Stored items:
===

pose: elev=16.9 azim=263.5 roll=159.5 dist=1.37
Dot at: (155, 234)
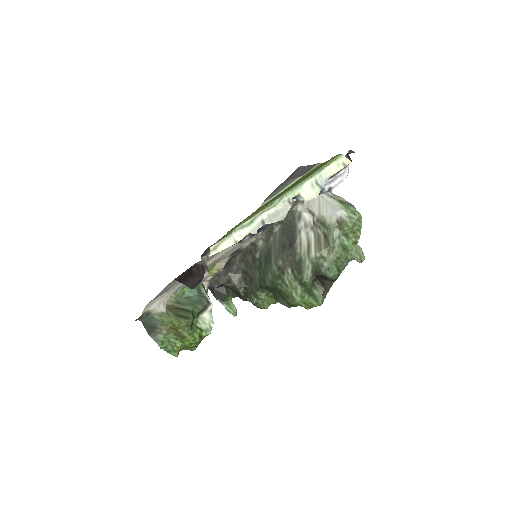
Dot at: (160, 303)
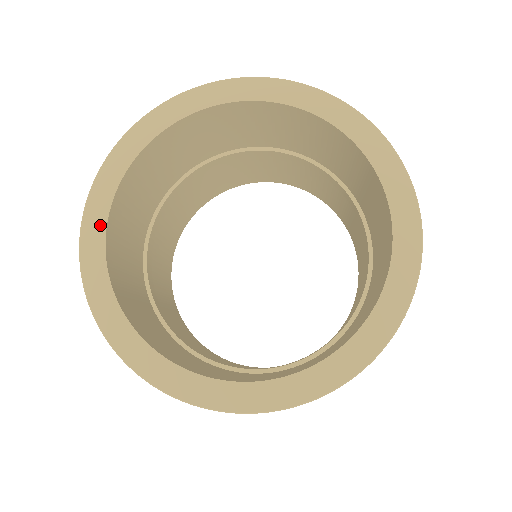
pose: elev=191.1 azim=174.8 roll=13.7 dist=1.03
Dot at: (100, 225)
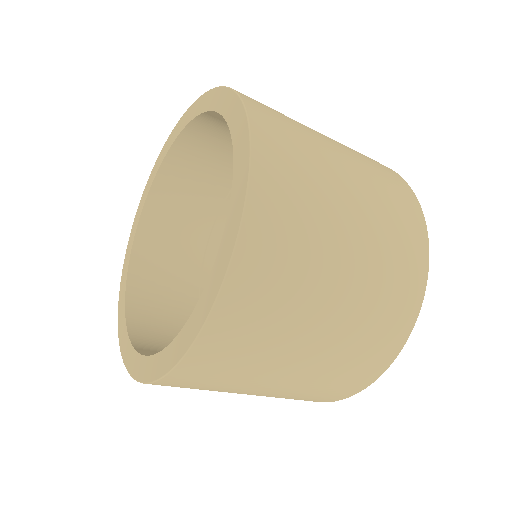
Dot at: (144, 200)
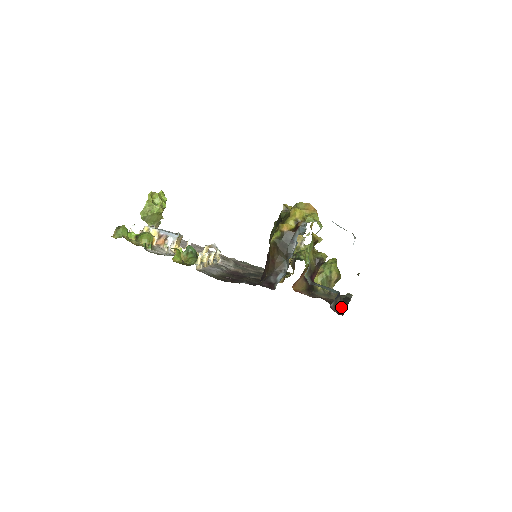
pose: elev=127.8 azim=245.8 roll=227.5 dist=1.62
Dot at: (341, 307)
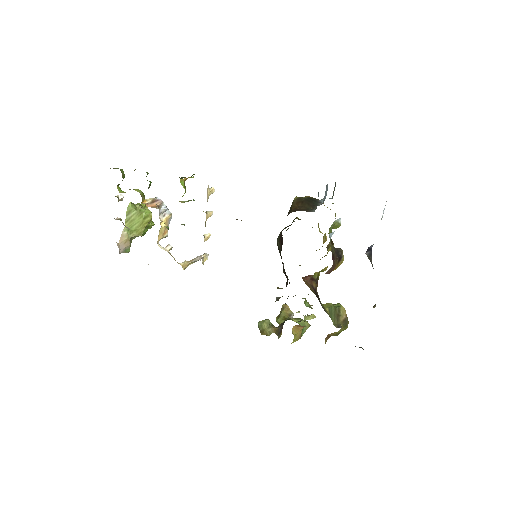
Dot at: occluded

===

» **EXERCISE GOAL**
Print every line of the listing above as it stands, omitting the pictures.

» **RESPONSE FOR THIS EXERCISE**
pose: elev=16.9 azim=263.5 roll=159.5 dist=1.37
Dot at: (155, 234)
Dot at: (160, 303)
pose: elev=191.1 azim=174.8 roll=13.7 dist=1.03
Dot at: (100, 225)
Dot at: (144, 200)
pose: elev=127.8 azim=245.8 roll=227.5 dist=1.62
Dot at: (341, 307)
Dot at: occluded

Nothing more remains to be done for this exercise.